Ministerin Valtonen betonte das Recht eines jeden Staates, seine eigenen Sicherheitsvorkehrungen zu treffen, und verwies auf die Charta von Paris und die Schlussakte von Helsinki. Im Dezember 2021 wurden die Forderungen von Präsident Putin, die europäischen Sicherheitsstrukturen zu verändern, vor allem in Finnland als alarmierend empfunden und als Wendepunkt in der Sicherheitspolitik des Landes angesehen. Trotz der zuvor geringen öffentlichen Unterstützung für die NATO-Mitgliedschaft führte der russische Einmarsch in der Ukraine zu einem dramatischen Meinungsumschwung in der finnischen Öffentlichkeit, und die Unterstützung für einen NATO-Beitritt stieg sprunghaft an.
Die Vorlage von zwei Weißbüchern durch die finnische Regierung im Parlament und die breite parlamentarische Unterstützung für den NATO-Beitritt waren ausschlaggebend für das entscheidende Votum für den NATO-Beitritt. Die Rolle der Bevölkerung bei dieser Entscheidung muss hervorgehoben werden, da die Zustimmungsraten zur NATO zuvor deutlich stiegen. Der Ministerin sprach auch die Synchronisierung der Beitrittsprozesse mit Schweden an, dem engsten Sicherheitspartner Finnlands, wobei beide Länder ihr Bestreben zum Ausdruck gebracht haben, der NATO im Mai 2022 beizutreten. Die offizielle NATO-Mitgliedschaft Finnlands am 4. April 2023 war ein wichtiger Schritt zur Verbesserung der Stabilität und Sicherheit in der Region und in Europa.
In Bezug auf Finnlands Haltung zur Neutralität stellte Ministerin Valtonen klar, dass Finnland sich seit seinem Beitritt zur Europäischen Union im Jahr 1995 aufgrund der EU-Klausel zur gegenseitigen Verteidigung nicht als neutral betrachtet habe. Der rasche Wandel der öffentlichen Meinung in Bezug auf die NATO-Mitgliedschaft wurde auf eine strategische Nutzung der Neutralität zurückgeführt, wobei die Bedeutung einer verstärkten Sicherheits- und Verteidigungszusammenarbeit innerhalb der EU betont wurde, insbesondere angesichts der Aggression Russlands.
Ministerin Valtonen bekräftigte die außen- und sicherheitspolitischen Ziele Finnlands und betonte die Wahrung der Unabhängigkeit und der territorialen Integrität des Landes sowie das Wohlergehen seiner Bevölkerung.

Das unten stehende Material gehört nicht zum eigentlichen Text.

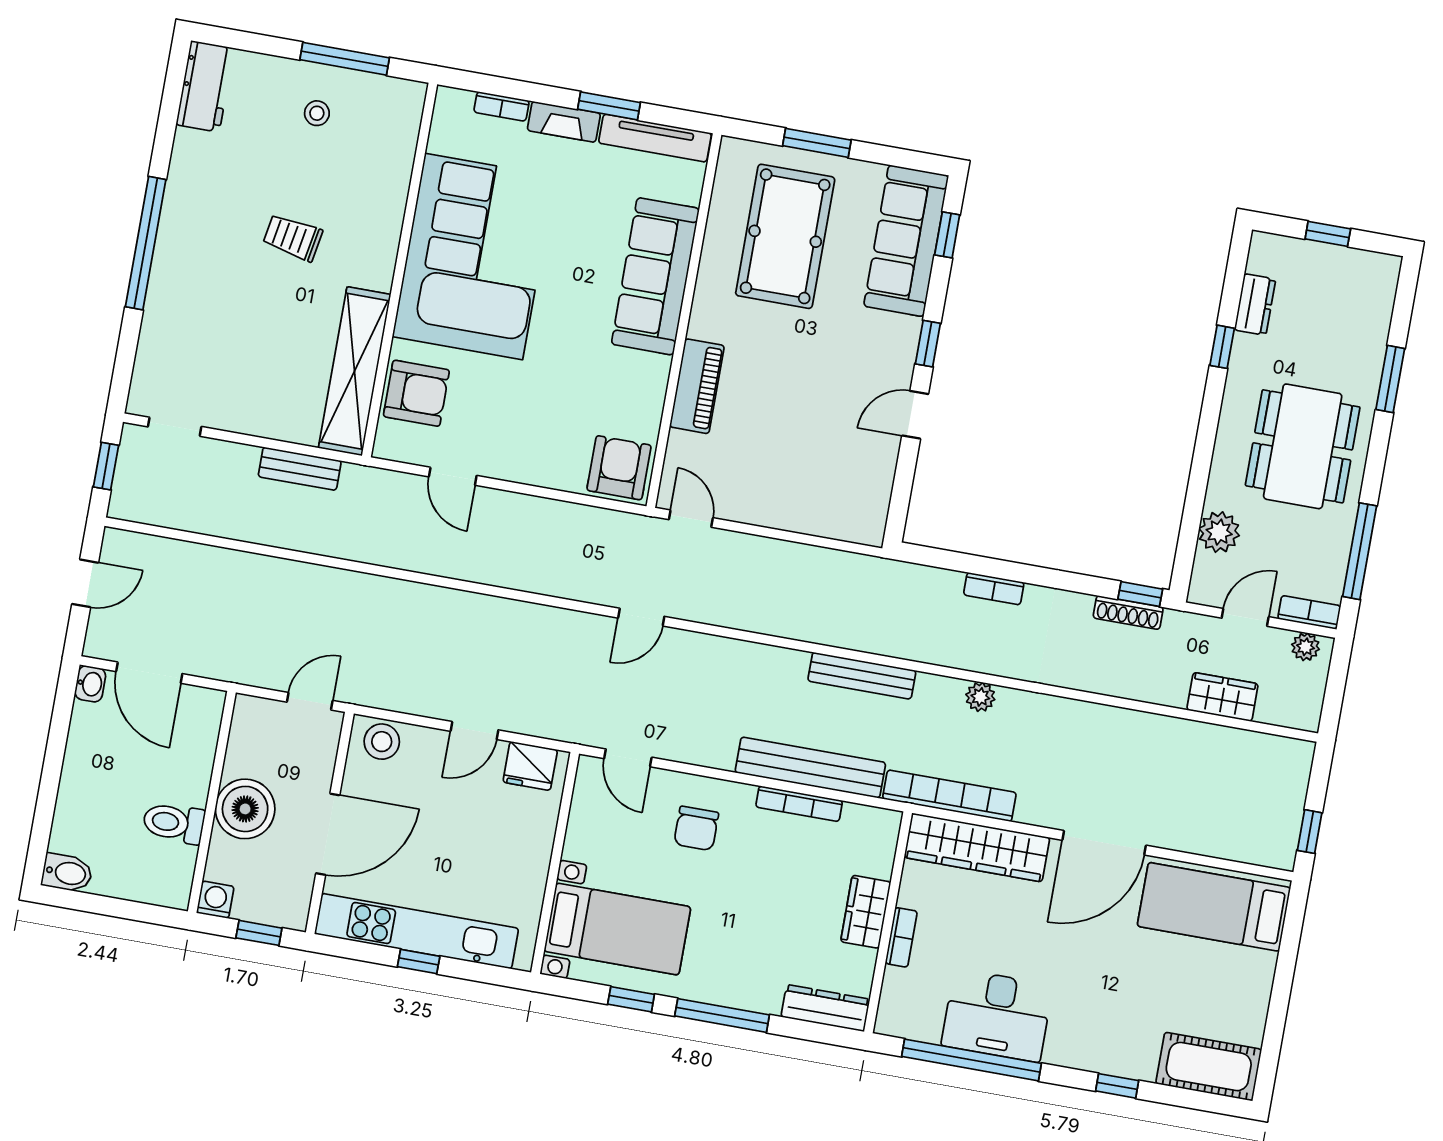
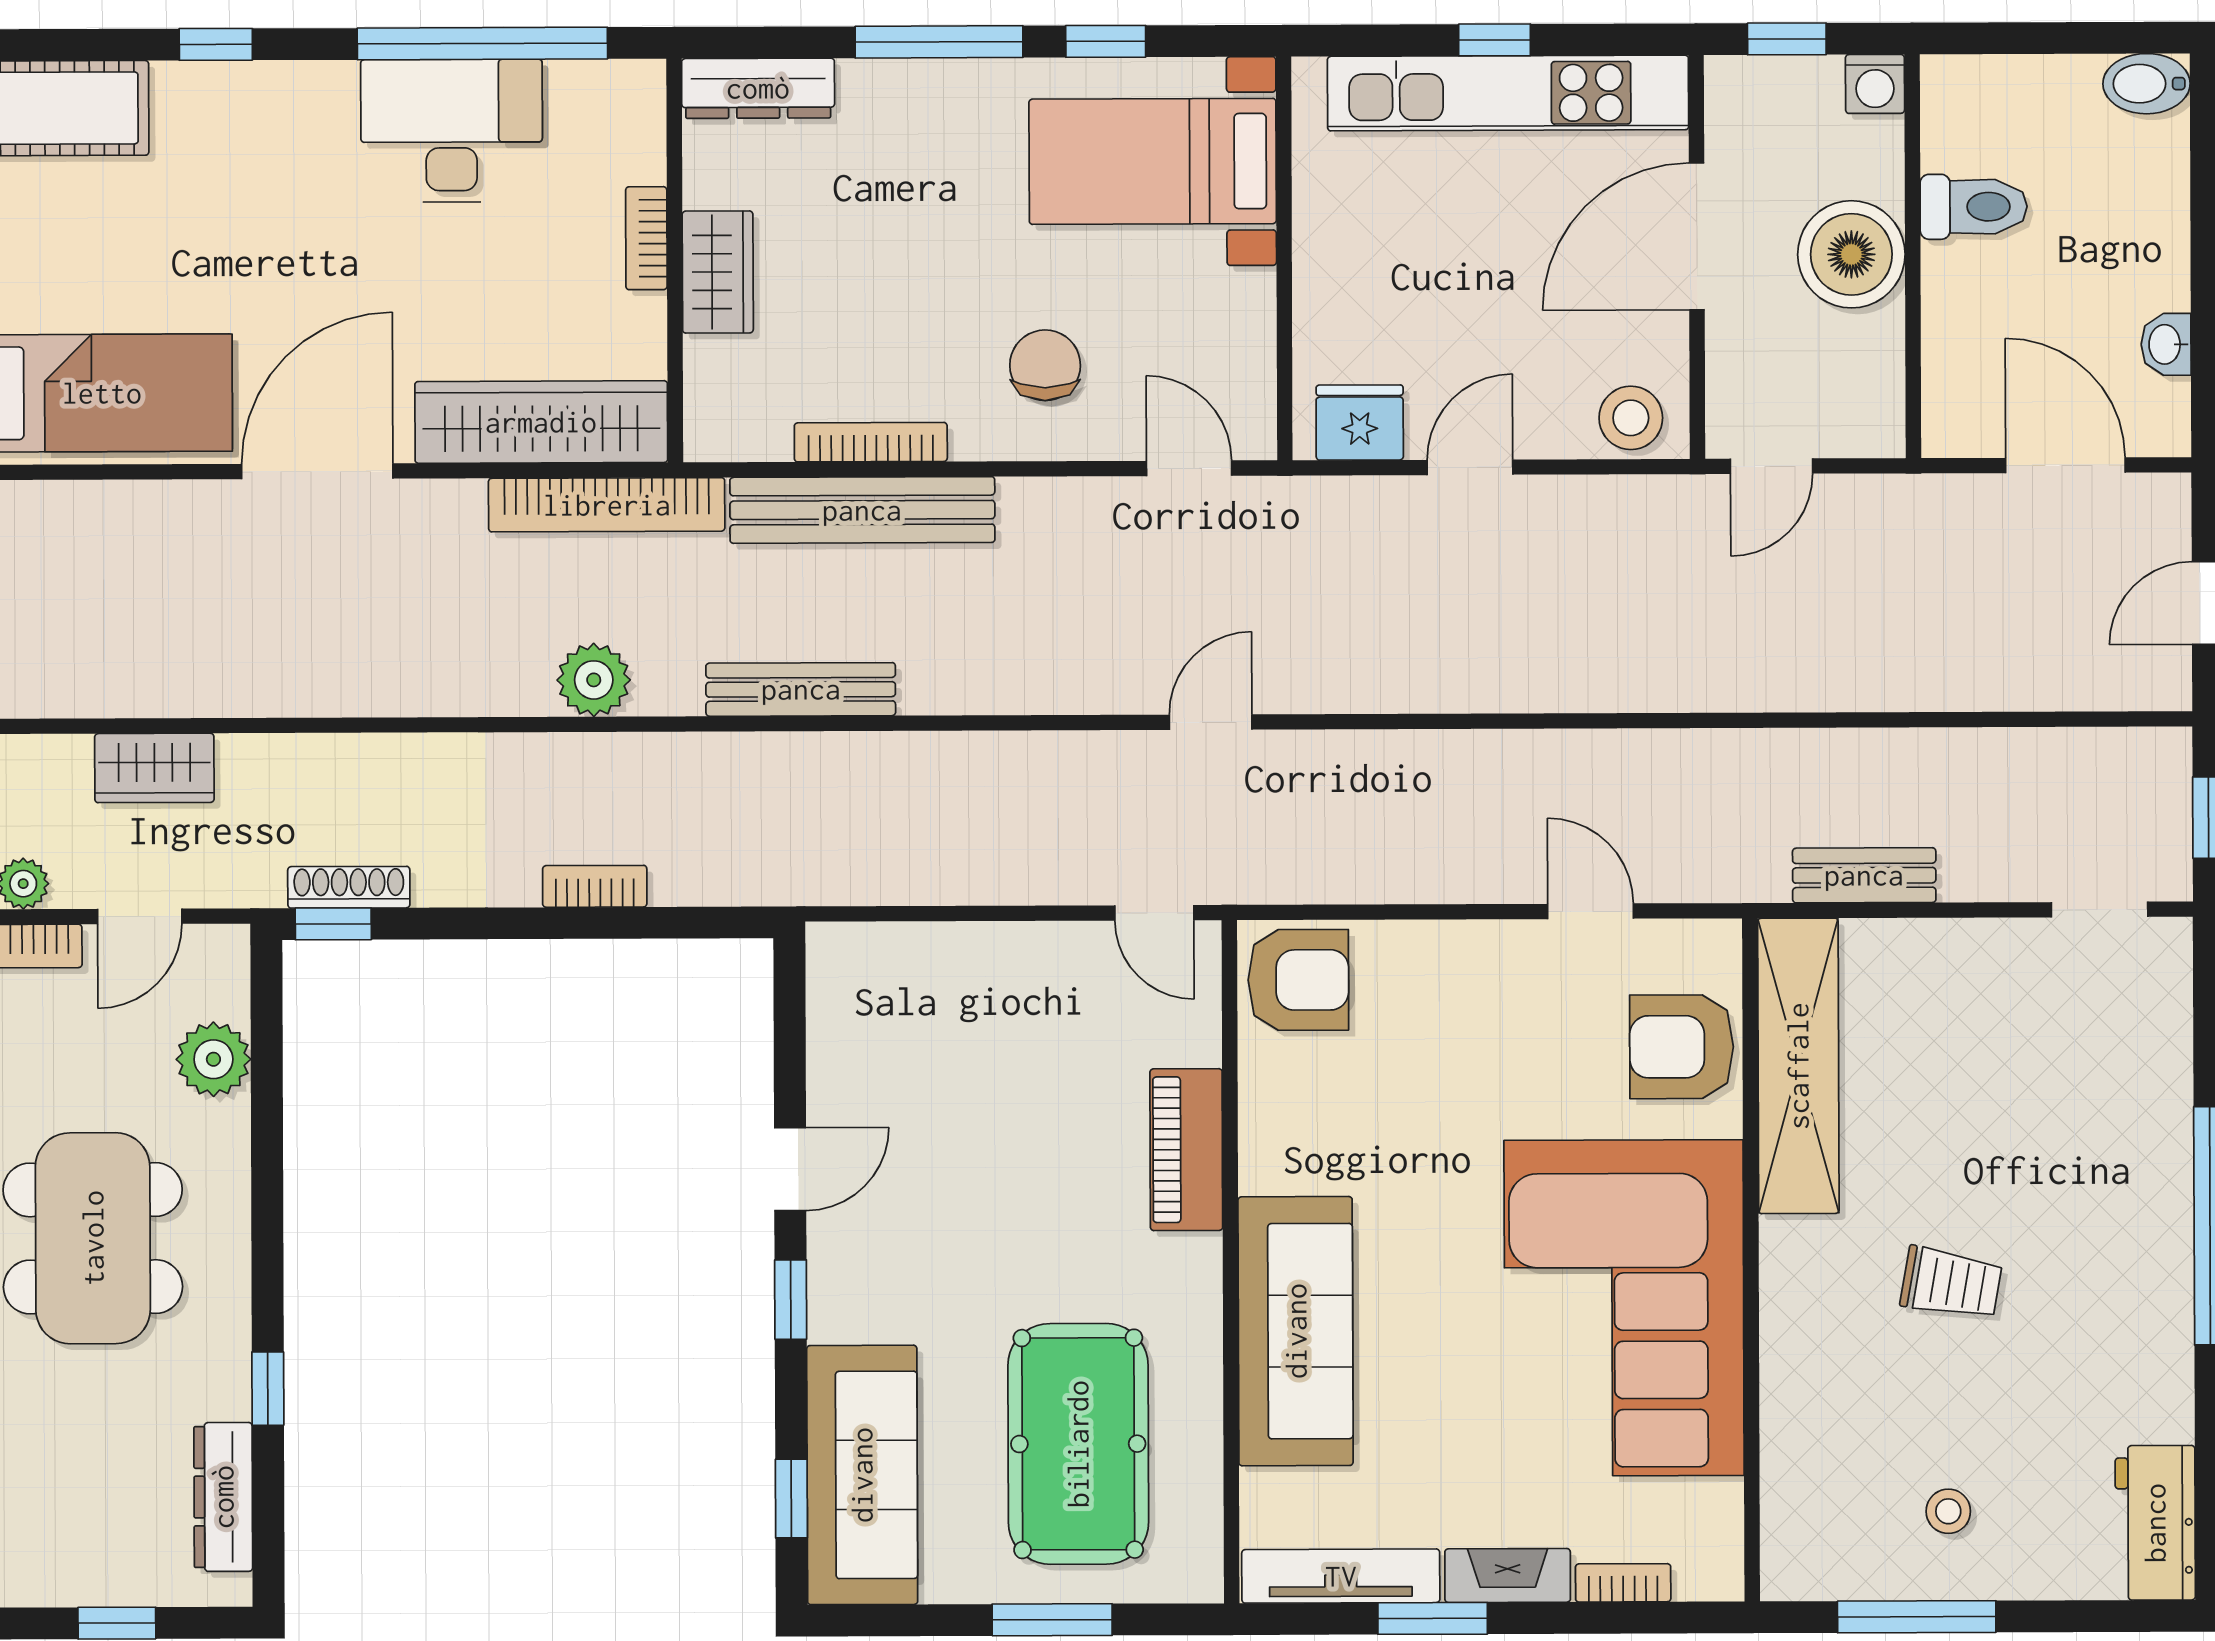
dresser: (1255, 305) -> (223, 1497), width x1.44
armchair: (619, 468) -> (1298, 980), turned -90
washbasin: (90, 684) -> (2166, 344), moved
plant: (980, 697) -> (594, 680), width x1.38, depth x1.38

Die NATO-Mitgliedschaft sei sowohl eine grundlegende Veränderung als auch ein natürlicher Schritt bei der Integration Finnlands in westliche Institutionen. Sie bekräftigte das Bekenntnis zu Rechtsstaatlichkeit, Menschenrechten, Gleichheit und Demokratie, wobei die EU den zentralen Rahmen für Finnlands Außen- und Sicherheitspolitik bildet.
Zum Abschluss ihrer Rede bekräftigte Ministerin Valtonen Finnlands Unterstützung für die OSZE und das Konzept der kooperativen Sicherheit und hob die Bedeutung von Diplomatie und Zusammenarbeit für die europäische Sicherheit und Stabilität hervor. Sie unterstrich die Bereitschaft Finnlands, den Vorsitz in der OSZE zu übernehmen, und sein Engagement für die Ukraine und den internationalen Frieden. Sie bedankte sich auch für die Beiträge Österreichs zur OSZE.